WHAT YOU SHOULD DO:
Reproduce word for word the part of the records that opens with the line containing "# AI: The New Pillar of Telecommunications" and closes with the line containing "A viewpoint by", including both of those lines.

[Items stored in a collection]
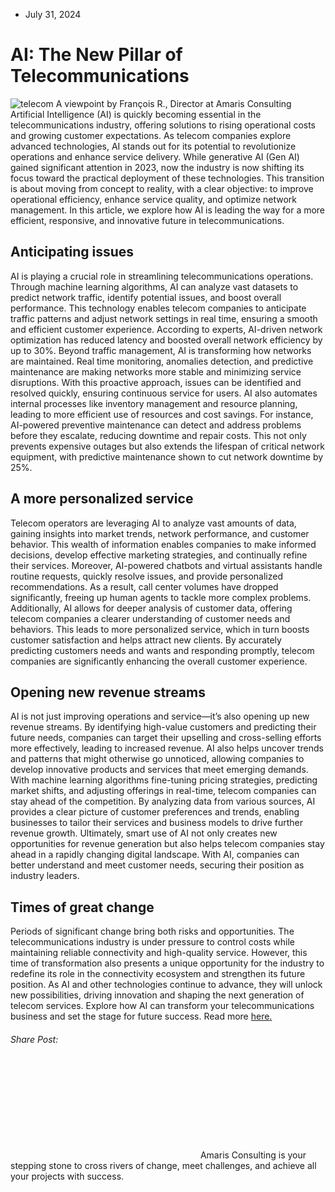 * July 31, 2024


# AI: The New Pillar of Telecommunications 
![telecom](https://amaris.com/wp-content/uploads/2024/07/article-photo-47-1024x683.png)
A viewpoint by François R., Director at Amaris Consulting
Artificial Intelligence (AI) is quickly becoming essential in the telecommunications industry, offering solutions to rising operational costs and growing customer expectations. As telecom companies explore advanced technologies, AI stands out for its potential to revolutionize operations and enhance service delivery. While generative AI (Gen AI) gained significant attention in 2023, now the industry is now shifting its focus toward the practical deployment of these technologies. This transition is about moving from concept to reality, with a clear objective: to improve operational efficiency, enhance service quality, and optimize network management.
In this article, we explore how AI is leading the way for a more efficient, responsive, and innovative future in telecommunications.
## **Anticipating issues**
AI is playing a crucial role in streamlining telecommunications operations. Through machine learning algorithms, AI can analyze vast datasets to predict network traffic, identify potential issues, and boost overall performance. This technology enables telecom companies to anticipate traffic patterns and adjust network settings in real time, ensuring a smooth and efficient customer experience. According to experts, AI-driven network optimization has reduced latency and boosted overall network efficiency by up to 30%.
Beyond traffic management, AI is transforming how networks are maintained. Real time monitoring, anomalies detection, and predictive maintenance are making networks more stable and minimizing service disruptions. With this proactive approach, issues can be identified and resolved quickly, ensuring continuous service for users.
AI also automates internal processes like inventory management and resource planning, leading to more efficient use of resources and cost savings. For instance, AI-powered preventive maintenance can detect and address problems before they escalate, reducing downtime and repair costs. This not only prevents expensive outages but also extends the lifespan of critical network equipment, with predictive maintenance shown to cut network downtime by 25%.
## **A more personalized service**
Telecom operators are leveraging AI to analyze vast amounts of data, gaining insights into market trends, network performance, and customer behavior. This wealth of information enables companies to make informed decisions, develop effective marketing strategies, and continually refine their services. Moreover, AI-powered chatbots and virtual assistants handle routine requests, quickly resolve issues, and provide personalized recommendations. As a result, call center volumes have dropped significantly, freeing up human agents to tackle more complex problems. 
Additionally, AI allows for deeper analysis of customer data, offering telecom companies a clearer understanding of customer needs and behaviors. This leads to more personalized service, which in turn boosts customer satisfaction and helps attract new clients. By accurately predicting customers needs and wants and responding promptly, telecom companies are significantly enhancing the overall customer experience.
## **Opening new revenue streams**
AI is not just improving operations and service—it’s also opening up new revenue streams. By identifying high-value customers and predicting their future needs, companies can target their upselling and cross-selling efforts more effectively, leading to increased revenue.
AI also helps uncover trends and patterns that might otherwise go unnoticed, allowing companies to develop innovative products and services that meet emerging demands. With machine learning algorithms fine-tuning pricing strategies, predicting market shifts, and adjusting offerings in real-time, telecom companies can stay ahead of the competition. By analyzing data from various sources, AI provides a clear picture of customer preferences and trends, enabling businesses to tailor their services and business models to drive further revenue growth.
Ultimately, smart use of AI not only creates new opportunities for revenue generation but also helps telecom companies stay ahead in a rapidly changing digital landscape. With AI, companies can better understand and meet customer needs, securing their position as industry leaders.
## **Times of great change**
Periods of significant change bring both risks and opportunities. The telecommunications industry is under pressure to control costs while maintaining reliable connectivity and high-quality service. However, this time of transformation also presents a unique opportunity for the industry to redefine its role in the connectivity ecosystem and strengthen its future position.
As AI and other technologies continue to advance, they will unlock new possibilities, driving innovation and shaping the next generation of telecom services.
Explore how AI can transform your telecommunications business and set the stage for future success. Read more [here](https://amaris.com/industry/telecommunications-media-entertainment-2/)[.](https://amaris.com/industry/telecommunications-media-entertainment-2/)
###### Share Post:
![Amaris Logo](data:image/svg+xml,%3Csvg%20xmlns='http://www.w3.org/2000/svg'%20viewBox='0%200%200%200'%3E%3C/svg%3E)
Amaris Consulting is your stepping stone to cross rivers of change, meet challenges, and achieve all your projects with success.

YOUR RESPONSE:
# AI: The New Pillar of Telecommunications 
![telecom](https://amaris.com/wp-content/uploads/2024/07/article-photo-47-1024x683.png)
A viewpoint by François R., Director at Amaris Consulting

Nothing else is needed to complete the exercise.